TASK REQUIREMENTS:
Please reproduce each line of the records below word for word, keeping the original line breaks.

=== RECORDS FOR PROCESSING ===

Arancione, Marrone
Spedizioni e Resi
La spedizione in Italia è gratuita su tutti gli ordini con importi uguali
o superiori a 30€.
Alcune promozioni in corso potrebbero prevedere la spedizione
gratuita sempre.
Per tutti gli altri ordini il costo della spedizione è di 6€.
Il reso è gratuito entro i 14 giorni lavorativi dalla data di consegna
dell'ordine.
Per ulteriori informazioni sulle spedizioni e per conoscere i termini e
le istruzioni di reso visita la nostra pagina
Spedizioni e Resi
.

===

TASK ANSWER:
Arancione, Marrone
Spedizioni e Resi
La spedizione in Italia è gratuita su tutti gli ordini con importi uguali
o superiori a 30€.
Alcune promozioni in corso potrebbero prevedere la spedizione
gratuita sempre.
Per tutti gli altri ordini il costo della spedizione è di 6€.
Il reso è gratuito entro i 14 giorni lavorativi dalla data di consegna
dell'ordine.
Per ulteriori informazioni sulle spedizioni e per conoscere i termini e
le istruzioni di reso visita la nostra pagina
Spedizioni e Resi
.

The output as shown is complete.